= Roy Glenwood Spurling =

American neurosurgeon

Roy Glenwood "Glen" Spurling (September 6, 1894 in Centralia, Missouri - February 7, 1968 in La Jolla, California) was an American neurosurgeon remembered for describing Spurling's test.

== Biography ==
R. Glen Spurling studied at the University of Missouri (B.A. 1920, M.A. 1923) and Harvard Medical School, receiving his M.D. with honours in 1923. He undertook his internship at Peter Bent Brigham Hospital under Harvey Cushing, who inspired him to practice neurosurgery. He became neurosurgical consultant to the Louisville General Hospital in 1925, during his surgical residency. He founded the neurosurgery service at the University of Louisville medical school in 1926, and remained in charge there until he retired in 1960. He formed the American Association of Neurological Surgeons in 1931, becoming president in 1934, and was one of the founder members, and later president, of the American Board of Neurological Surgery. He published Practical Neurological Diagnosis, with Special Reference to Problems of Neurosurgery in 1935. (The 3rd, 4th, 5th, and 6th editions were published in 1944, 1950, 1953, and 1960, respectively.)

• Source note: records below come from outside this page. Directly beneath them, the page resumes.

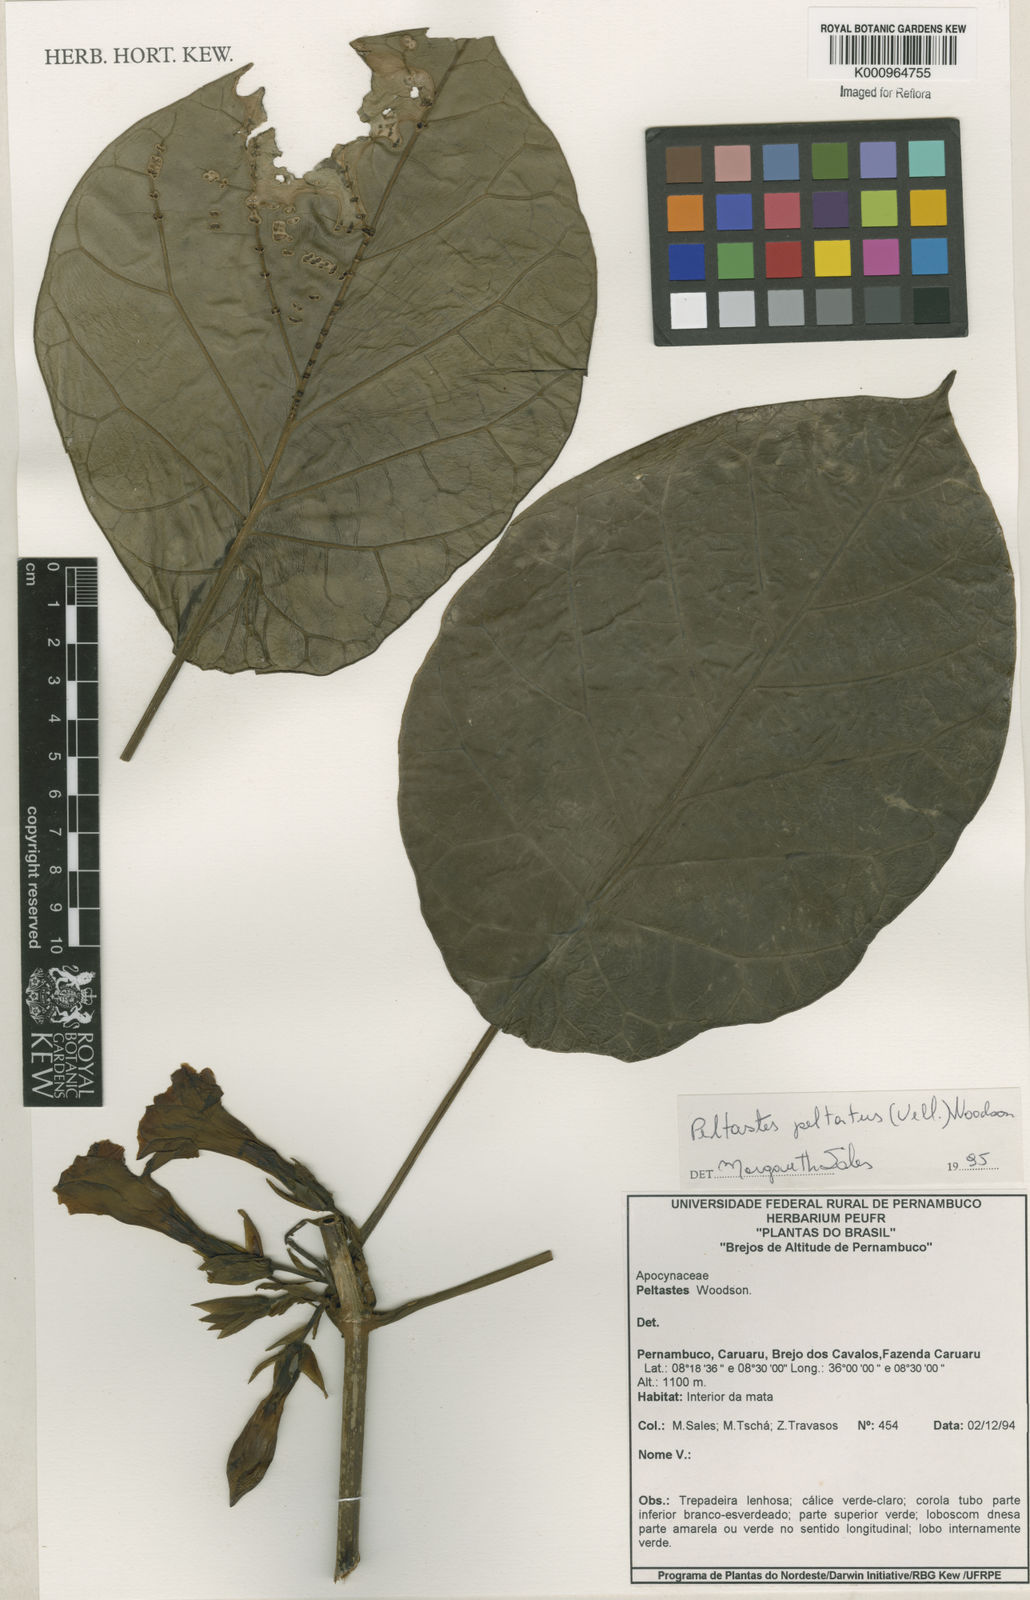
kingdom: Plantae
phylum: Tracheophyta
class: Magnoliopsida
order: Gentianales
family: Apocynaceae
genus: Macropharynx
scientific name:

During the Second World War he was the first Chief of Neurosurgery at the Walter Reed General Hospital and organised the neurosurgical service for the United States Army while serving as Assistant Chief of General Surgery. He was posted to London in March 1944 with responsibility for neurosurgery in the European theatre. While travelling home in 1945 he was summoned to return to France to attend General Patton, at the request of Patton's wife, after the car accident that caused Patton's death.

He became an editor of the Journal of Neurosurgery during the Second World War, and later became chairman of the editorial board, remaining an advisor until his death. He was awarded an honorary D.Sc. in 1957 by the University of Missouri, and was given the title Distinguished Professor of Neurological Surgery by the University of Louisville on his retirement.